[Exercise description]: Make a Markdown table with the columns Row and Listing Line, starting at the line of the listing containing "What is the ratio" and ending at the line containing "At which label". Skip blank lines and leave out the pictures.

[Records for the task]:
————

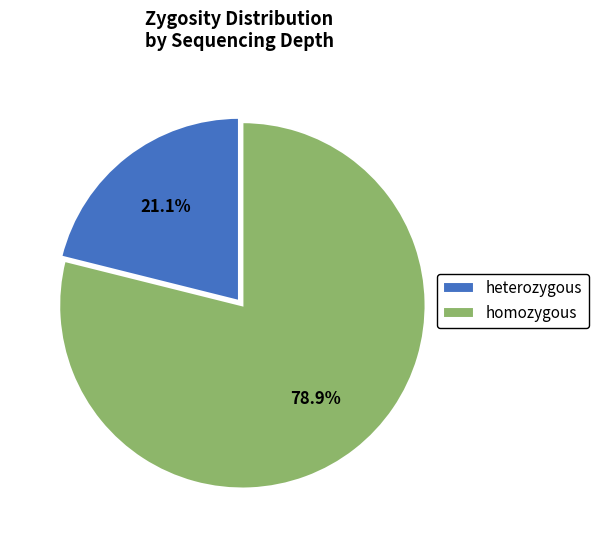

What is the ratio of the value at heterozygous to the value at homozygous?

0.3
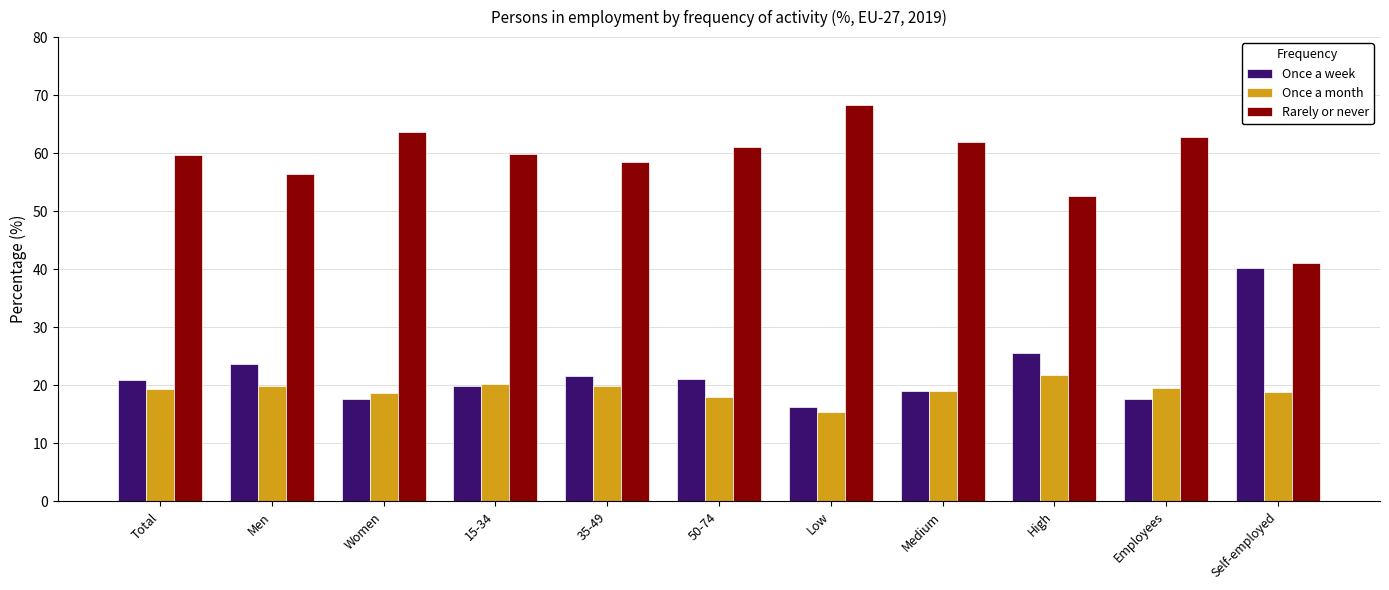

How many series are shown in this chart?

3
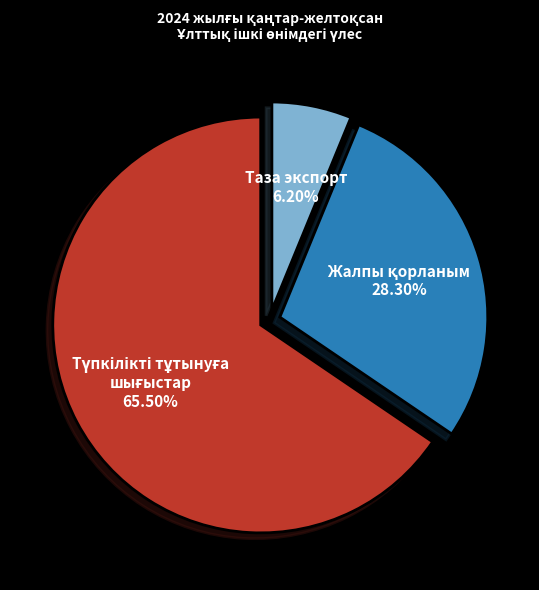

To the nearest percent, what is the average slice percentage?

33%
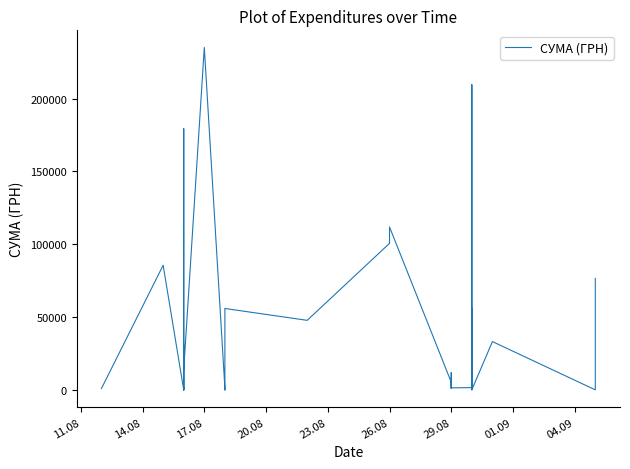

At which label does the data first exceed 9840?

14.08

————

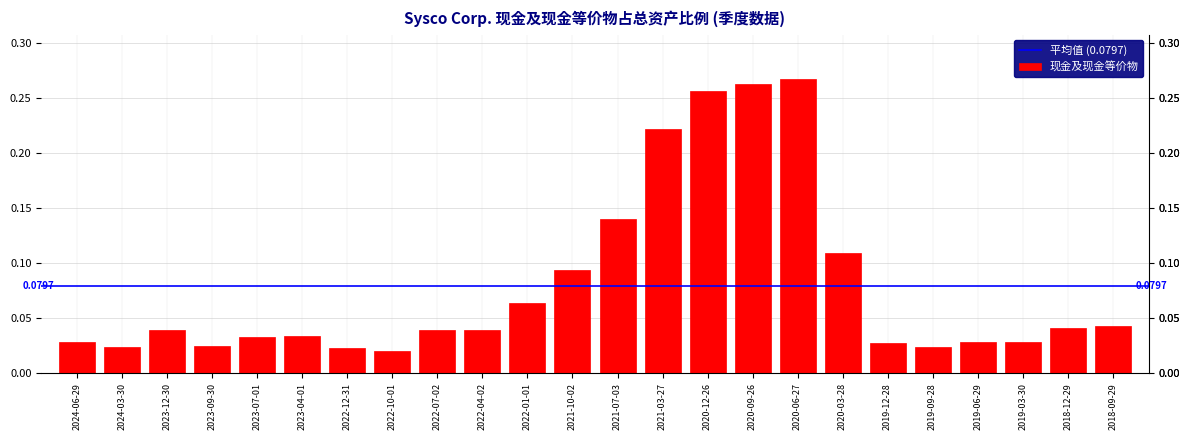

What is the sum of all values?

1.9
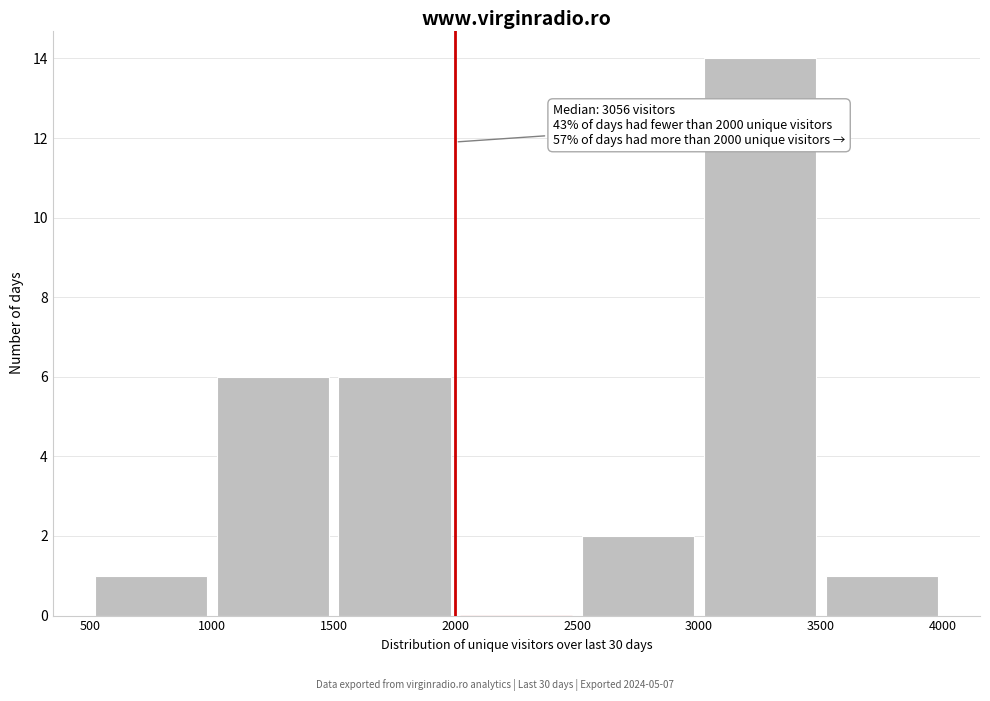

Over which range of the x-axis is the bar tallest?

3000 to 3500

————

[Worked solution]:
| Row | Listing Line |
|---|---|
| 1 | What is the ratio of the value at heterozygous to the value at homozygous? |
| 2 | 0.3 |
| 3 | How many series are shown in this chart? |
| 4 | 3 |
| 5 | To the nearest percent, what is the average slice percentage? |
| 6 | 33% |
| 7 | At which label does the data first exceed 9840? |